The Washington Post does a lot of great reporting on climate change, and its opinion page is often home to strong pro-climate arguments, like this one from Tuesday about how with the new IPCC report findings, “climate doubters lose one of their last remaining arguments.”
A day later, though, the same opinion page published a piece by their conservative columnist and long time “climate doubter” George Will that nevertheless presented readers with the sort of climate disinformation we’re more used to seeing from the Wall Street Journal.
In fact, Will’s Post column was basically indistinguishable from the content on the opinion page over at the Journal, in that it outsourced its thinking to Steven Koonin. A bunch of WSJ opinion pieces have invoked or been penned by the disgraced and debunked ‘Obama scientist’, and apparently the Washington Post wants to be more like Murdoch’s Journal so that’s what Will did, too.
But Koonin is obviously no match, scientifically, for the IPCC. The IPCC reports are assembled by literally hundreds of climate scientists, and based on thousands of peer-reviewed studies. Koonin is an out-of-date physicist with zero climate science publications in the peer-reviewed literature. IPCC report authors are highly credible. Koonin is… not.
In fact, Koonin’s blunders and debunkings are so plentiful, we could do a whole IPCC-style literature review of them!
For example, the WGI, physical-science equivalent would be the fact checks on Koonin’s scientific misstatements. Dana Nuccitelli wrote a 14-tweet thread addressing some of the false claims and red herrings in George Will’s Washington Post column. In response to Koonin’s last media moment earlier this year, Climate Feedback tapped twelve climate scientists to review an op-ed in the Wall Street Journal based on his book, “Unsettled”, and found a variety of misleading and incorrect claims, for example about Greenland’s ice melt or wildfires in the US, both of which are increasing.
Mark Boslough, one-time physics student of Koonin, reviewed his book for Yale Climate Connections, and was unimpressed, concluding by advising readers “to see crankyuncle.com for information about logical fallacies used by climate change deniers.”

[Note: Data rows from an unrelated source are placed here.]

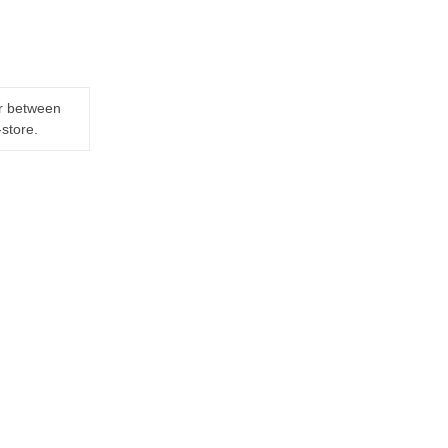
er between
-store.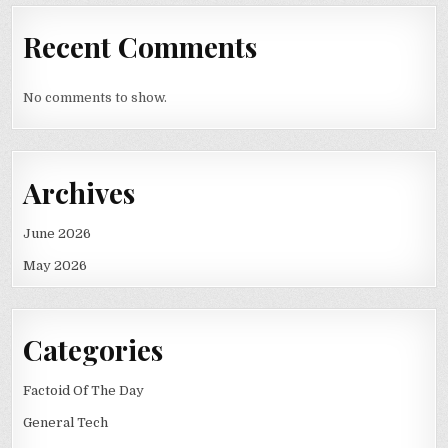
Recent Comments
No comments to show.
Archives
June 2026
May 2026
Categories
Factoid Of The Day
General Tech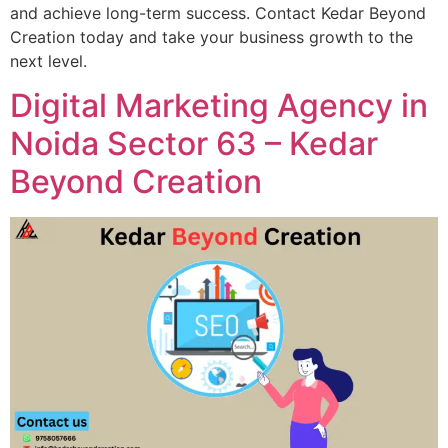
and achieve long-term success. Contact Kedar Beyond
Creation today and take your business growth to the
next level.
Digital Marketing Agency in
Noida Sector 63 – Kedar
Beyond Creation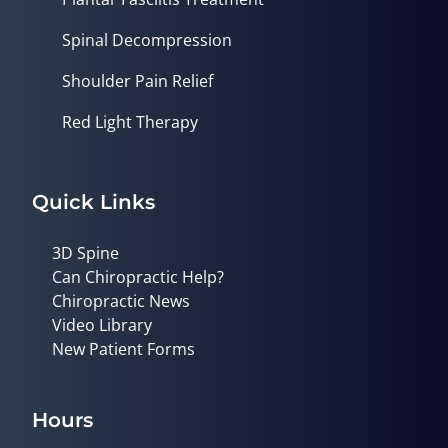
Spinal Decompression
Shoulder Pain Relief
Red Light Therapy
Quick Links
3D Spine
Can Chiropractic Help?
Chiropractic News
Video Library
New Patient Forms
Hours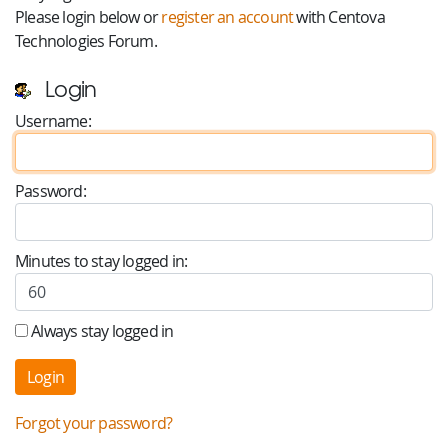
Please login below or
register an account
with Centova
Technologies Forum.
Login
Username:
Password:
Minutes to stay logged in:
Always stay logged in
Forgot your password?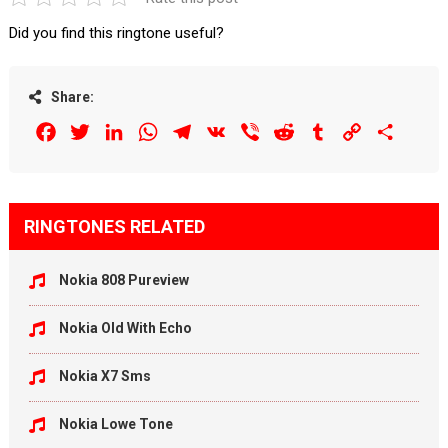
Did you find this ringtone useful?
Share:
Facebook
Twitter
LinkedIn
WhatsApp
Telegram
VK
Viber
Reddit
Tumblr
Copy
Share
Link
RINGTONES RELATED
Nokia 808 Pureview
Nokia Old With Echo
Nokia X7 Sms
Nokia Lowe Tone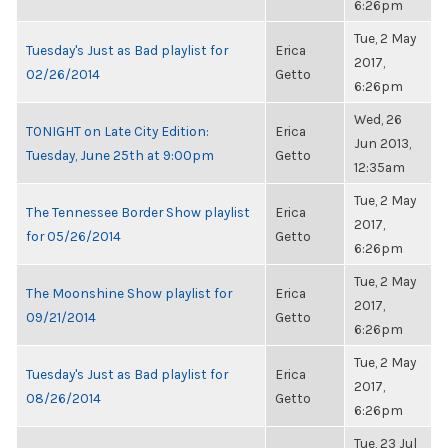
6:26pm
Tue, 2 May
Tuesday's Just as Bad playlist for
Erica
2017,
02/26/2014
Getto
6:26pm
Wed, 26
TONIGHT on Late City Edition:
Erica
Jun 2013,
Tuesday, June 25th at 9:00pm
Getto
12:35am
Tue, 2 May
The Tennessee Border Show playlist
Erica
2017,
for 05/26/2014
Getto
6:26pm
Tue, 2 May
The Moonshine Show playlist for
Erica
2017,
09/21/2014
Getto
6:26pm
Tue, 2 May
Tuesday's Just as Bad playlist for
Erica
2017,
08/26/2014
Getto
6:26pm
Tue, 23 Jul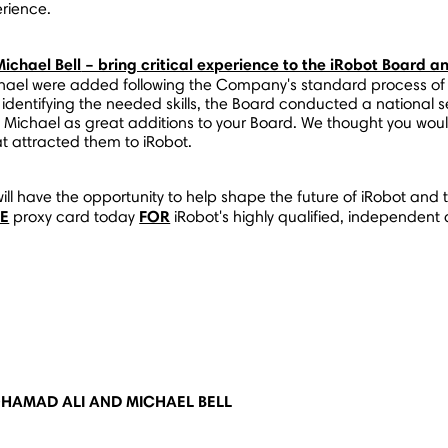
rience.
Michael Bell
– bring critical experience to the iRobot Board an
l were added following the Company's standard process of ass
 identifying the needed skills, the Board conducted a national 
Michael as great additions to your Board. We thought you would
t attracted them to iRobot.
ill have the opportunity to help shape the future of iRobot and 
TE
FOR
proxy card today
iRobot's highly qualified, independent
HAMAD ALI AND MICHAEL BELL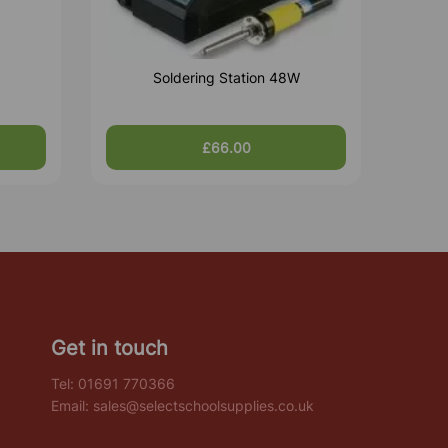
Soldering Station 48W
£66.00
Get in touch
Tel:
01691 770366
Email:
sales@selectschoolsupplies.co.uk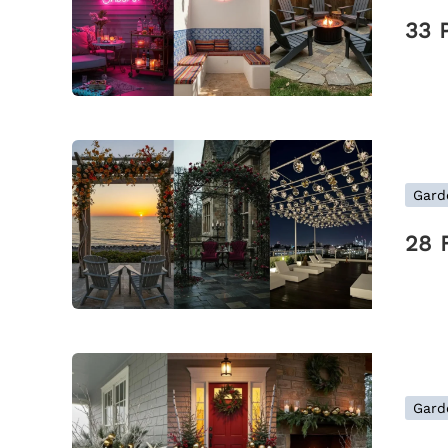
33 
Gard
28 
Gard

On the social science side, economist Gary Yohe examined passages from Koonin’s book, consulted with climate scientists, and wrote a detailed debunking for Scientific American showing how Koonin misrepresents the science on climate change impacts. For example, Koonin claims sea level rise isn’t a big problem because water levels have “been rising over the past many millenia.” But, Yohe points out, “while seas have risen eight to nine inches since 1880, more than 30 percent of that increase has occurred during the last two decades.” (And not only is sea level rise going to flood coastal cities in the future, it’s already started happening.)
On the political science aspect, there’s former science advisor to President Obama John Holdren, who wrote a rebuttal to Koonin’s book by way of explaining the basics of science, uncertainty and policymaking.
And then there are the debunkings of the various opinion page pieces promoting Koonin’s work, all similar to George Will’s latest in the Post. Most damningly, perhaps, is a piece from a dozen climate scientists and disinformation experts in Scientific American making it clear that not only are Koonin’s scientific claims misleading, but his claim to fame as an ‘Obama scientist’ is little more than a marketing gimmick. And even then it’s hardly effective, as it’s mostly only working for far-right, disinformation-peddling pundits, and the outlets they inhabit.
Mark Kaufman at Mashable used a past Washington Post column by Marc Theissen promoting Koonin’s book as the basis for a piece headlined “3 signs the climate op-ed you’re reading is full of it.” The “TL;DR? Beware poorly reported and dubiously sourced opinions, masquerading as respectable science coverage.”
Like everyone else these days, the Washington Post’s opinion editors know that climate doubters have lost. So why are they pushing climate disinformation on their readers?